Report Title:

Revenue Bonds, Energy Use, State Facilities

Description:

Authorizes the issuance of revenue bonds for energy efficiency and renewable energy use in state facilities.

THE SENATE

S.B. NO.

3166

TWENTY-THIRD LEGISLATURE, 2006

 

STATE OF HAWAII

 


 

A BILL FOR AN ACT

 

AUTHORIZING THE ISSUANCE OF REVENUE BONDS FOR ENERGY USE IN STATE FACILITIES.

 

BE IT ENACTED BY THE LEGISLATURE OF THE STATE OF HAWAII:

SECTION 1. (a) The legislature finds that section 9 of Act 77, Session Laws of Hawaii 2002, now codified as part II of chapter 196, Hawaii Revised Statutes, requires state agencies to:

(1) Reduce greenhouse gas emissions attributed to facility energy use by thirty per cent by January 2012, compared to emission levels in calendar year 1990;

(2) Reduce the energy consumption of facilities by twenty per cent by January 2007, and thirty per cent by January 2012, relative to calendar year 1990;

(3) Expand the use of renewable energy by implementing renewable energy projects and by purchasing electricity from renewable energy sources; and

(4) Reduce the use of petroleum-generated energy by switching to alternative fuels or renewable energy sources, or by eliminating unnecessary fuel use.

▸ **Given exercise 1**
In the Hawaii Senate bill on revenue bonds, by what percentage must state agencies cut facility energy consumption by January 2007, relative to calendar year 1990?

▸ **Records to use**
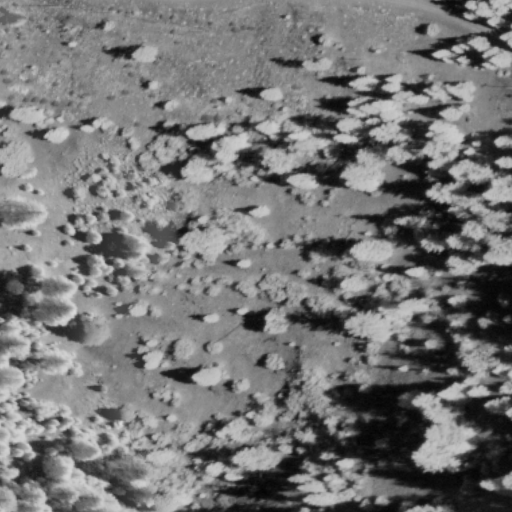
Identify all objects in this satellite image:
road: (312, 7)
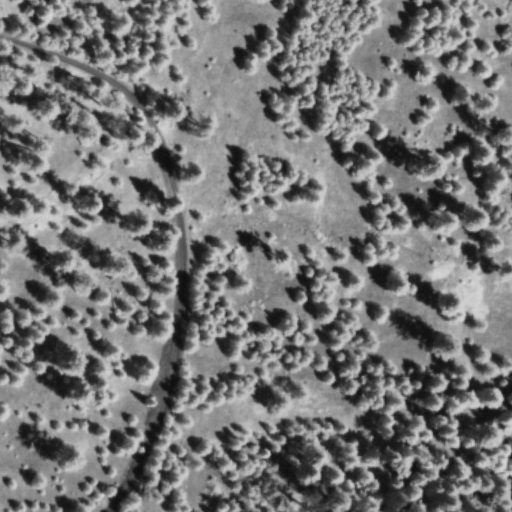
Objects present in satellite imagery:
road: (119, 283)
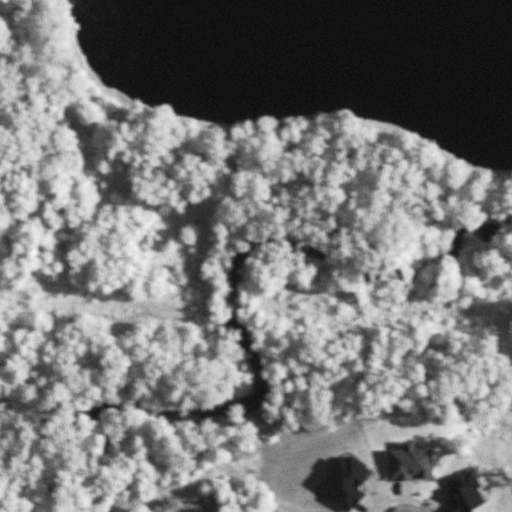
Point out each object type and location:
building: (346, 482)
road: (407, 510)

==

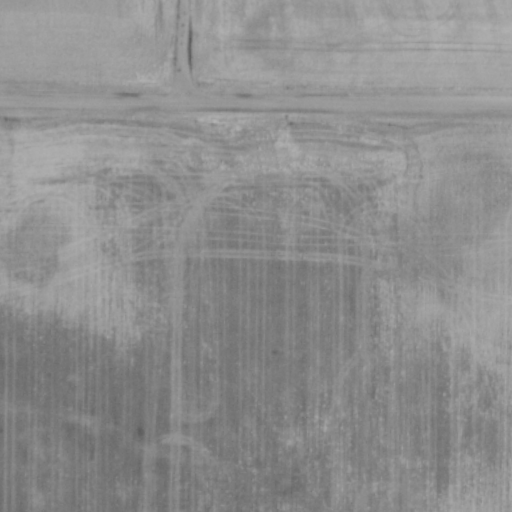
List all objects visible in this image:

==

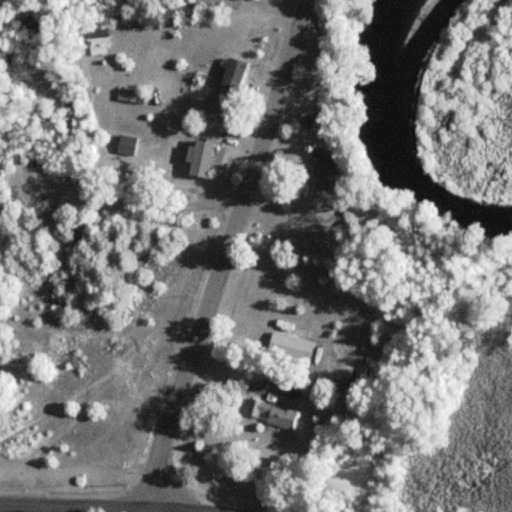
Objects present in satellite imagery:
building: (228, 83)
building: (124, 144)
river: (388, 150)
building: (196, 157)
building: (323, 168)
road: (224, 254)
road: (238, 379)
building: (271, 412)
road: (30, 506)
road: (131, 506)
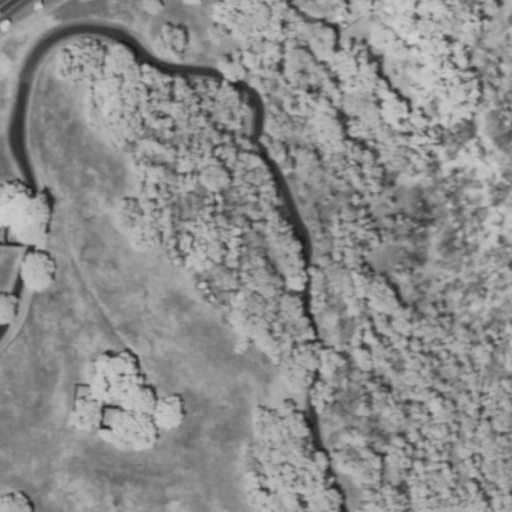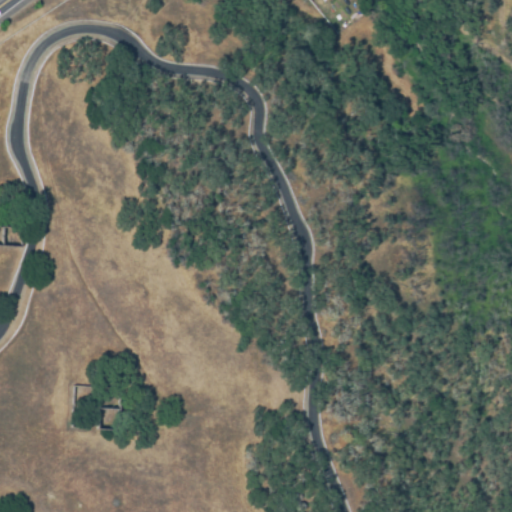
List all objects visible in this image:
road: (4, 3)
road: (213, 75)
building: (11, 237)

▸ **Given exercise 2**
In the records, rewrite the lines between the one holding "Identify all objects" and the one holding "road: (119, 283)", inclusive, substituting "aerial" for "satellite" and keeping everything else the same. Leave the pictures out.

▸ **Exercise result 1**
Twenty per cent.

▸ **Exercise result 2**
Identify all objects in this aerial image:
road: (312, 7)
Objects present in aerial imagery:
road: (119, 283)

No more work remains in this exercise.